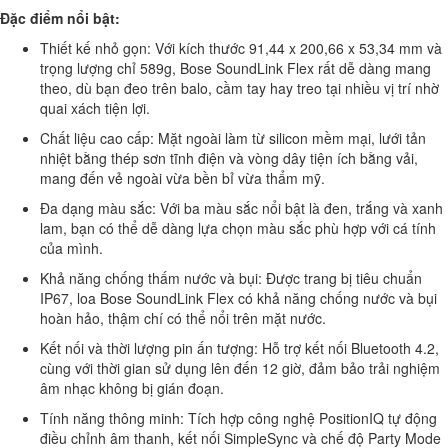
Đặc điểm nổi bật:
Thiết kế nhỏ gọn: Với kích thước 91,44 x 200,66 x 53,34 mm và
trọng lượng chỉ 589g, Bose SoundLink Flex rất dễ dàng mang
theo, dù bạn đeo trên balo, cầm tay hay treo tại nhiều vị trí nhờ
quai xách tiện lợi.
Chất liệu cao cấp: Mặt ngoài làm từ silicon mềm mại, lưới tản
nhiệt bằng thép sơn tĩnh điện và vòng dây tiện ích bằng vải,
mang đến vẻ ngoài vừa bền bỉ vừa thẩm mỹ.
Đa dạng màu sắc: Với ba màu sắc nổi bật là đen, trắng và xanh
lam, bạn có thể dễ dàng lựa chọn màu sắc phù hợp với cá tính
của mình.
Khả năng chống thấm nước và bụi: Được trang bị tiêu chuẩn
IP67, loa Bose SoundLink Flex có khả năng chống nước và bụi
hoàn hảo, thậm chí có thể nổi trên mặt nước.
Kết nối và thời lượng pin ấn tượng: Hỗ trợ kết nối Bluetooth 4.2,
cùng với thời gian sử dụng lên đến 12 giờ, đảm bảo trải nghiệm
âm nhạc không bị gián đoạn.
Tính năng thông minh: Tích hợp công nghệ PositionIQ tự động
điều chỉnh âm thanh, kết nối SimpleSync và chế độ Party Mode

--------

### Work instructions
Determine how many lines of the listing contain the string "lượng", and give only the number.

### Answer below
2